**Text shown**
The resulting face-off is consuming fans in the Pacific Northwest, with Major League Soccer often being portrayed as a greedy, money-grubbing overlord. It’s an unfair depiction, but it’s also understandable given the passion fans have for something they’ve created. One Portland fan site author summoned Orwellian cynicism in depicting an over-marketed Cup future (while ironically tagging the post “Cascadian Exceptionalism”). A Seattle fan blog’s more even-handed coverage acknowledged MLS’s latest comments are “far short of what supporters were hoping to hear.” One Vancouver blog described fan reaction as “vitriolic”. (Those SBNation blogs are seriously great fan sites.)

Clearly, passions are high. Commissioner Garber addressed the situation yesterday in Indianapolis, admitting the league has “not done a good enough job communicating with the fans in the Pacific Northwest”:

“The goal is to have a trademark that’s managed, so that we – the league that has its teams playing in the Cascadia Cup – can ensure that that trademark is managed properly. That it’s not exploited by people that shouldn’t be exploiting it. That it’s not offered to those that might not have the right to be associated with Major League Soccer.”

Garber went on to explain why he feels Major League Soccer, not the fan groups, should dot he managing:

“[MLS can] ensure that it’s controlled. Prospective fan groups, in theory, could offer that trademark to a competitive sponsor … They can take that trademark and sell it to a promoter. They can produce merchandise that’s not merchandise that we would want associated with our teams or with our league. There are so many things that go into intellectual property management.”

It’s a compelling point, but the fact remains: The supporters in the northwest created the trophy. Major League Soccer may be better equipped to manage the brand, but it’s not theirs. With the recent creation of the Cascadia Cup Council — an umbrella organization that’s also seeking the U.S. and Canadian trademarks — fans finally have a singular entity that can make their ownership claim.

But as Garber implied, that’s not going to work. At least, not for Major League Soccer. The Cascadia Cup may have been created by supporters, but in the league’s view, the Cup has transcended its first life as a fan trophy. Major League Soccer is marketing it, it’s becoming a part of league initiatives like Rivalry Week, and whether the supporters admit it or not, much of the Cascadia Cup’s current (and future) prestige is tied to the league’s promotion of the trophy.

**Exercise description**
Return the part of the Cascadia Cup article between "It’s a compelling" and "of the trophy.", inclusive, without changing a word.

**Information supplied**
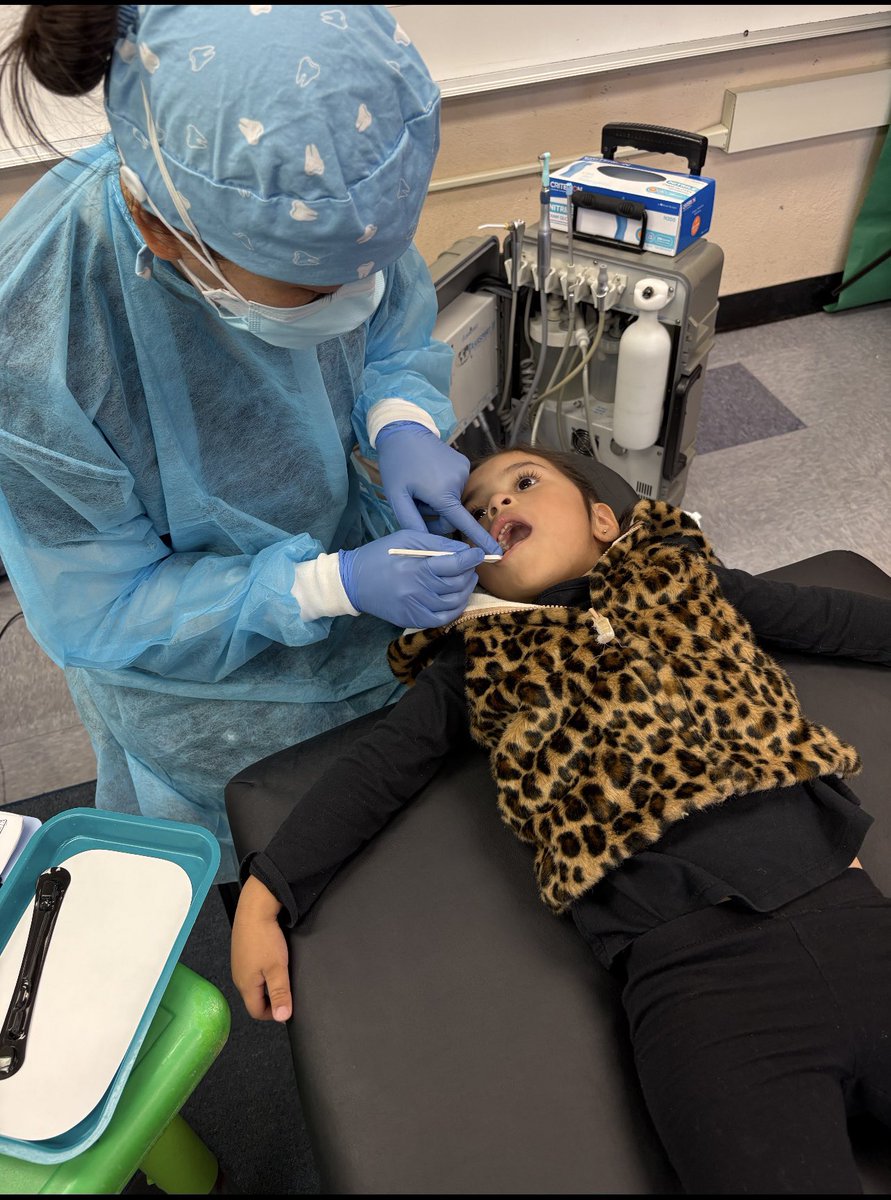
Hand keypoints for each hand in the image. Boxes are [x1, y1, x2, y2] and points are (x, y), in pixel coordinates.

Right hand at [231, 875, 291, 1021]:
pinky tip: (272, 958)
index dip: (273, 1013)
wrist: (254, 907)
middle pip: (254, 998)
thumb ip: (280, 993)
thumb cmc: (264, 937)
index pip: (256, 1012)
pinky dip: (263, 969)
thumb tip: (282, 1018)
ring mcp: (239, 963)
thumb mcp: (277, 968)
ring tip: (281, 972)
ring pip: (254, 983)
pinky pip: (252, 968)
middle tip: (287, 987)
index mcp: (245, 985)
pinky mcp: (242, 951)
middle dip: (271, 998)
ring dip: (268, 983)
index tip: (287, 1005)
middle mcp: (239, 976)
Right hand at [340, 529, 484, 627]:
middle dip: (469, 573)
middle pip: (457, 584)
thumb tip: (463, 550)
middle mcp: (417, 590)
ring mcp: (415, 608)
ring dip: (465, 590)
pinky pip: (442, 619)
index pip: (454, 564)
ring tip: (465, 580)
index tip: (479, 554)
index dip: (472, 559)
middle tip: (470, 566)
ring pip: (454, 603)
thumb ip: (436, 544)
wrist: (353, 582)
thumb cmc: (380, 555)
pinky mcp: (412, 619)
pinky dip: (454, 609)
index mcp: (416, 567)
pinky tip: (455, 598)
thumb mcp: (406, 539)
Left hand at [375, 421, 500, 554]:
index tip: (495, 552)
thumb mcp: (397, 496)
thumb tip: (426, 543)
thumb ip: (411, 522)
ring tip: (420, 486)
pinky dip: (442, 487)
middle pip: (450, 515)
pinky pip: (454, 486)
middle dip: (433, 515)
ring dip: (437, 500)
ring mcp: (463, 471)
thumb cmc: (397, 464)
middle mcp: (458, 482)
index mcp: (443, 493)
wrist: (404, 431)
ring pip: (452, 501)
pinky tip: (428, 475)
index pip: (464, 523)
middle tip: (415, 502)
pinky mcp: (463, 464)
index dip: (480, 540)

**Result**
It’s a compelling point, but the fact remains: The supporters in the northwest created the trophy. Major League Soccer may be better equipped to manage the brand, but it’s not theirs. With the recent creation of the Cascadia Cup Council — an umbrella organization that’s also seeking the U.S. and Canadian trademarks — fans finally have a singular entity that can make their ownership claim.

But as Garber implied, that’s not going to work. At least, not for Major League Soccer. The Cascadia Cup may have been created by supporters, but in the league’s view, the Cup has transcended its first life as a fan trophy. Major League Soccer is marketing it, it’s becoming a part of league initiatives like Rivalry Week, and whether the supporters admit it or not, much of the Cascadia Cup’s current (and future) prestige is tied to the league’s promotion of the trophy.